» SOURCE DOCUMENT:
----
Sunday, August 30, 2009

Roller bootin' (Part II)



The night after our first roller-skating excursion – despite hip soreness and the threat of toe blisters -- Allen and I decided to skate Lengshuijiang’s other rink.

This rink is located under the bridge that crosses the river, the Zhijiang. The rink is a rectangle with a pool in the middle that is fenced off. Along the perimeter of the rink is an iron fence and beyond that a trash-filled bank and then the river.

It was a perfect night for roller-skating under a bridge. It had rained the entire day and now the city was crisp, almost cold.



The rink is special because there are several ramps. A couple ramps were deep valleys that the skaters had to run up once they got to the other side because the angle was so steep.

The level of skating here was much higher than at the underground rink. Some teenage boys were skating backwards at high speeds and coming to a stop by sliding one leg out. They easily conquered even the steep ramps.

I was able to skate both steep ramps, although not as gracefully as the teens. The first time I got stuck where the ramp dipped down and had to be pulled up by Allen and two little girls.

Then I tried going over a series of hills and bumps. Although unbalanced, I stayed on my feet. I can do it better, I said to Allen. I started off faster to get over the first hump.

I easily flew over the second hump but when I reached the third hump, I felt my upper body tilting backwards. Suddenly I was parallel to the ground. And then I landed on my butt. Hard.

“Are you OK?” Allen asked. He pulled me to my feet. “Does anything hurt?”

“Only my pride,” I said.

I hung back as the little kids grabbed the back of Allen’s T-shirt and formed a skate train. Soon eight kids had formed a line behind him. They whipped around the steep ramp and, coming around the corner, lost a few kids at the end. They ended up in a heap on the ground.

The kids were fine. They got to their feet and chased after Allen again, shrieking and laughing.

Minutes later, Allen shouted to me, “I lost my wheel!”

“What?”

“My wheel rolled into the river,” he said.

One skate only had three wheels. A boy handed Allen the bolt but the wheel itself was long gone.

Allen exchanged his skates for another pair and was back on the rink with the kids trailing behind him.

Roller bootin' (Part I)



Lengshuijiang has not one but two roller skating rinks. The first rink I visited is located underground in what my liaison’s daughter said was a tunnel used during the war. She wasn’t sure which war.

Next to a KTV (karaoke bar) was the entrance to the tunnel. After walking a few feet into the darkness, the air suddenly became cold and damp. It smelled stale. I felt like we were walking into a mining shaft.

Sometimes the gray rock surrounding us opened into a small room where people played pool. Ahead we saw the red-lit outline of a roller skate.

It was difficult to tell the size and shape of the rink. Columns of rock rose in the middle of the rink. The rink had muddy streaks, sometimes puddles. The conditions were far from ideal, but it was roller-skating nonetheless.
----
» PROVIDED RECORDS:
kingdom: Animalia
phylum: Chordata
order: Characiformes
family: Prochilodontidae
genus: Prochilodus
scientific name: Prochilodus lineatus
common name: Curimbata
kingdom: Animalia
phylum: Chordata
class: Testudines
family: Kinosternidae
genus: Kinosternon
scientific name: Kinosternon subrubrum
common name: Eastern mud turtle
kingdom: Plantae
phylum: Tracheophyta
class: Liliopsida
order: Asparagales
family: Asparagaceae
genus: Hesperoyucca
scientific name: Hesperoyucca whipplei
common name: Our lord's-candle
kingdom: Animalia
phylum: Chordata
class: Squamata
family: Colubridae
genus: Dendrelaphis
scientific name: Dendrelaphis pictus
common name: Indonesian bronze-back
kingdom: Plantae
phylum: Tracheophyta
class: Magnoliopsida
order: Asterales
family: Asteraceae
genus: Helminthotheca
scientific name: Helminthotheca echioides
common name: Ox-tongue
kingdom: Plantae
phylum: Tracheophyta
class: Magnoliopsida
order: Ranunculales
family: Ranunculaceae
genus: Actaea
----
» STATED PROBLEM: From the roller-skating post, reproduce word for word the passage starting with "Sunday, August 30, 2009" and going on through "then the river.".

» TASK SOLUTION:
Sunday, August 30, 2009

Roller bootin' (Part II)



The night after our first roller-skating excursion – despite hip soreness and the threat of toe blisters -- Allen and I decided to skate Lengshuijiang’s other rink.

This rink is located under the bridge that crosses the river, the Zhijiang. The rink is a rectangle with a pool in the middle that is fenced off. Along the perimeter of the rink is an iron fence and beyond that a trash-filled bank and then the river.